Answer Applies to: Michigan
Replied: 4/24/2013
    Henry Lebensbaum | Henry Lebensbaum
    He should get a lawyer before he talks.
    Answer Applies to: Massachusetts
    Replied: 4/24/2013
    Law Office of Jeff Yeh
    Law Office of Jeff Yeh | Jeff Yeh
    Don't be stupid and let him go there. Don't you see it is a set up? Ever heard of the right to remain silent?
    Answer Applies to: California
    Replied: 4/24/2013
    William L. Welch, III Attorney | William L. Welch, III
    Anything he says or writes might be used as evidence against him. An attorney can assist you with evaluating the prosecution's case, any defenses that you might have, and any plea offer that might be made, so that you can decide whether to plea bargain or go to trial. If you were to be found guilty, then an attorney can assist you with presenting mitigation, allocution, and a recommendation for a more lenient sentence. and a recommendation for a more lenient sentence.

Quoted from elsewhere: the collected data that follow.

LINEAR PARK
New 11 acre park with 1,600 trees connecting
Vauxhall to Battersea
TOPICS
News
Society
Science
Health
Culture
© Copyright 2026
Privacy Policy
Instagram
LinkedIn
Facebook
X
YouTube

    Answer Applies to: Maryland
    Replied: 4/24/2013
    Law Office of James E. Smith
    Law Office of James E. Smith | James Smith
    Usually when you're read your rights your a suspect. He can invoke his right to an attorney at any time.
    Answer Applies to: Nevada
    Replied: 4/24/2013
    Conway Law Pllc.
    Conway Law Pllc. | B. L. Conway
    This is not a good idea.
    Answer Applies to: Virginia
    Replied: 4/24/2013
    Barton Barton & Plotkin
    Barton Barton & Plotkin | Maurice Ross
    Your son is being read his Miranda rights because the police consider him a suspect and may want to use his statements against him. Your son should not be speaking with the police about this case before he retains legal counsel. He has the right to remain silent and he should do so until he retains legal counsel. It is a huge mistake for your son to be talking to the police about this. Your son can stop at any time and is not required to take a polygraph. But he should not be having any discussions without a lawyer.
    Answer Applies to: New York
    Replied: 4/24/2013
    Law Office of Rankin Johnson IV, LLC
    Law Office of Rankin Johnson IV, LLC | Rankin Johnson IV
    Your son should not talk to the police without a lawyer. A competent lawyer will probably tell him not to talk to the police. 'Only' is not a word I would use with a sex crime. I might say 'only' a traffic ticket, or, maybe, 'only' a minor property offense. Sex crimes are very serious. Your son can ask for a lawyer at any time, and it's a good idea to do so, because it will usually stop the police from questioning him. He can ask for a lawyer before taking a polygraph. Whether the police have to provide a lawyer is a complex question, but usually they won't provide a lawyer and rather just stop questioning him. To emphasize: no one should talk to the police without a lawyer. If questioned, your standard answer should be "I don't want to talk to you. I want a lawyer." Repeat until they stop asking.
    Answer Applies to: Oregon
    Replied: 4/24/2013
    Bush Law Group
    Bush Law Group | James Falk
    If your son is being interviewed about a sex crime he needs to first be in communication with his lawyer. He should consult with a lawyer so that he can be advised whether or not to submit to the interview. His lawyer may tell him that he should not agree to the interview. The police will read him his Miranda Rights so that they may use his statement against him at trial.
    Answer Applies to: South Carolina
    Replied: 4/24/2013
    Timothy J. Thill P.C.
    Timothy J. Thill P.C. | Timothy J. Thill
    Your son can stop answering questions at ANY time, and the police cannot force him to answer more. In fact, he can maintain silence even before answering any questions about the case.
    Answer Applies to: Illinois
    Replied: 4/24/2013
    Lawrence Lewis
    Lawrence Lewis | Lawrence Lewis, PC
    He is read his Miranda rights, because he is a suspect.
    Answer Applies to: Georgia
    Replied: 4/24/2013
    Law Office of Brendan M. Kelly
    Law Office of Brendan M. Kelly | Brendan M. Kelly
    Don't allow him to talk with the police, anything he says will be used against him. Best to hire a lawyer and defend him. Sex crimes carry a long-term sentencing.